In the Infrastructure as a Service (IaaS) world, Amazon is the 900-pound gorilla who faces stiff competition from Microsoft Azure and Google. However, the number of competitors in the public IaaS space is shrinking as evidenced by the recent exits of Hewlett Packard and Verizon. Why is a sector just reaching the tipping point of adoption by the Fortune 500 already consolidating?
For years, I’ve heard the argument that leadership in IaaS is all about scale and that winning the IaaS adoption race is about increasing scale to undercut the competition. I’ve heard this both from employers and clients. What I’ve never understood is how the argument matches reality. If scale were the answer, then success would always follow investment in infrastructure, and it doesn’t.
When discussing public cloud adoption with clients, cost is rarely given more than a cursory nod in the discussion. Instead, the focus is in improving agility, efficiency and elasticity with a healthy dose of security. What I firmly believe is the key to leading the segment isn’t providing the lowest cost or the greatest scale; those just happen to be benefits of the true driver: innovation.
Innovation is the special sauce which has placed Amazon at the front of the pack, at least for now, with Microsoft and Google working hard to close the gap. Innovation helps drive costs down and adoption up. Without innovation scale is scary because it locks in the imperfect decisions made during the early days. So are we destined for a world with only three large public IaaS providers? Yes, if scale is the sole focus.
Thankfully, innovation in this space reigns supreme and will for the foreseeable future. The better question is how can competitors use innovation to beat the leaders in a business where innovation-driven disruption has been institutionalized? By disrupting their own businesses on a regular basis – whether lowering prices, entering into partnerships, or releasing new capabilities – the public IaaS providers leave very little air in the room for others. Buyers should expect innovative services delivered at the lowest possible cost to continue into the foreseeable future.

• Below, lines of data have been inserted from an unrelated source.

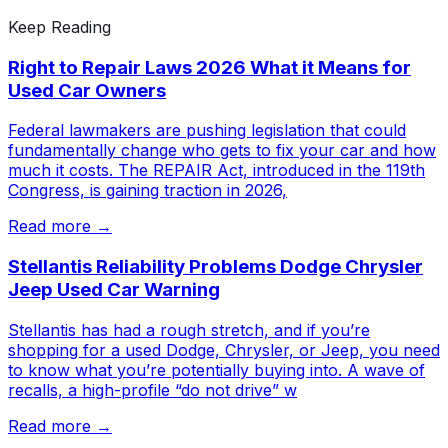
Keep Reading
Right to Repair Laws 2026 What it Means for
Used Car Owners
Federal lawmakers are pushing legislation that could
fundamentally change who gets to fix your car and how
much it costs. The REPAIR Act, introduced in the 119th
Congress, is gaining traction in 2026,
Read more →
Stellantis Reliability Problems Dodge Chrysler
Jeep Used Car Warning
Stellantis has had a rough stretch, and if you’re
shopping for a used Dodge, Chrysler, or Jeep, you need
to know what you’re potentially buying into. A wave of
recalls, a high-profile “do not drive” w
Read more →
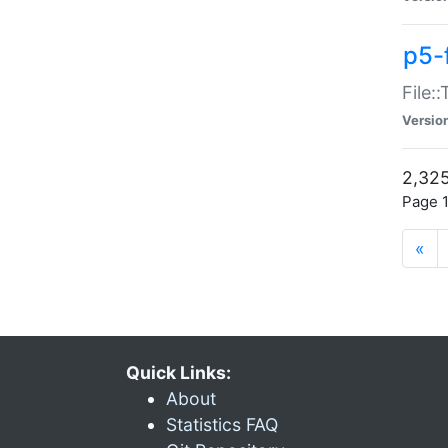
p5-
File:
Versio
2,325
Page 1
«
Quick Links:
About
Statistics FAQ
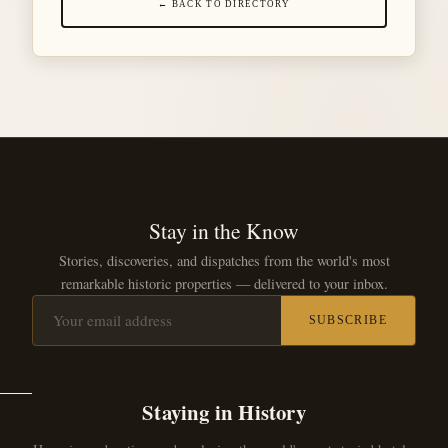
← BACK TO DIRECTORY
Stay in the Know
Stories, discoveries, and dispatches from the world's most
remarkable historic properties — delivered to your inbox.
SUBSCRIBE
Staying in History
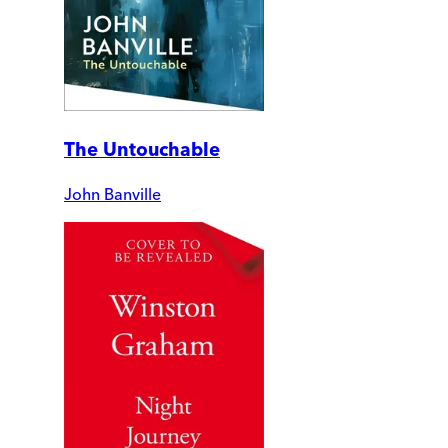
The Untouchable
John Banville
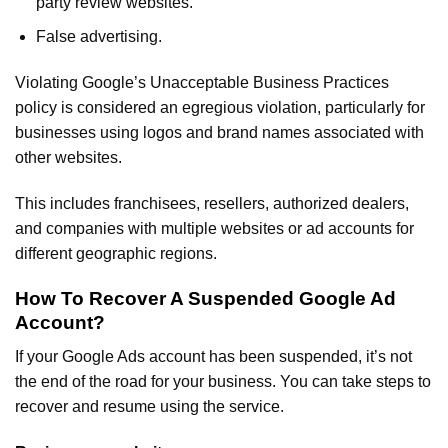
party review websites.
False advertising.
Violating Google’s Unacceptable Business Practices
policy is considered an egregious violation, particularly for
businesses using logos and brand names associated with
other websites.
This includes franchisees, resellers, authorized dealers,
and companies with multiple websites or ad accounts for
different geographic regions.
How To Recover A Suspended Google Ad
Account?
If your Google Ads account has been suspended, it’s not
the end of the road for your business. You can take steps to
recover and resume using the service.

Another factor driving consolidation is the challenge of choice. Customers want to choose among a variety of options, however too many options creates confusion. In fact, much of the delay by enterprises in adopting public cloud stems from the confusion generated by the variety of competitors. Competition has allowed potential buyers to sit on the sideline and let the providers fight it out, waiting for the market to find its natural rhythm and weed out the weak.
Consolidation means an easier to navigate landscape, however it also means specialized capabilities which lack broad appeal will likely disappear or be overlooked. If any of those specialized capabilities are critical to a cloud strategy, buyers should be prepared to engineer an alternative. Buyers should expect fewer providers but more choices within each provider. As a result, strategy and architecture will grow in value, exacerbating the talent shortage across cloud.
Consolidation is also a by-product of commoditization as competitors find it harder and harder to differentiate their value. Enterprises want to benefit from the capabilities of multiple providers while avoiding dependency on any one vendor – an often used best practice in cloud adoption.
The struggle today is innovation vs lock-in; so far, buyers can’t have their cake and eat it too. Lock-in avoidance is a powerful force which has driven the development of OpenStack, containers, and SDN. Buyers need to define what lock-in means and what they want to avoid. Does it mean avoiding any service not available from multiple providers? Does it mean building an abstraction layer so providers can be added as services become available? Does lock-in avoidance include Platform as a Service, operational management or even billing capabilities? Avoiding lock-in is balancing on a knife’s edge because by bypassing it, a company is very likely locking themselves out of valuable innovations.
Consolidation is a reality of any market, however it seems to have started early in the public IaaS domain. Expect to see a growing visibility into public cloud spend to put the spotlight on the challenges of having too many choices which will further accelerate IaaS consolidation. As buyers shift toward public IaaS, the market will likely pick one or two additional large scale competitors, several competitors will exit, and small innovators will be pushed into niche markets.
Additionally, expect to see the combatants to turn the corner from general commodity services to vertical specific capabilities to differentiate offerings. By creating vertical overlays on their IaaS foundation, providers can show how the service is uniquely positioned to meet specific needs and challenges. Strategically, it will give providers a counter-balance to the buyers’ concern of vendor lock-in. In the end, it’s the buyers who make the market and choose the winners, not the competitors. If the public IaaS space ends up with few options, it’s simply because the buyers wanted it that way.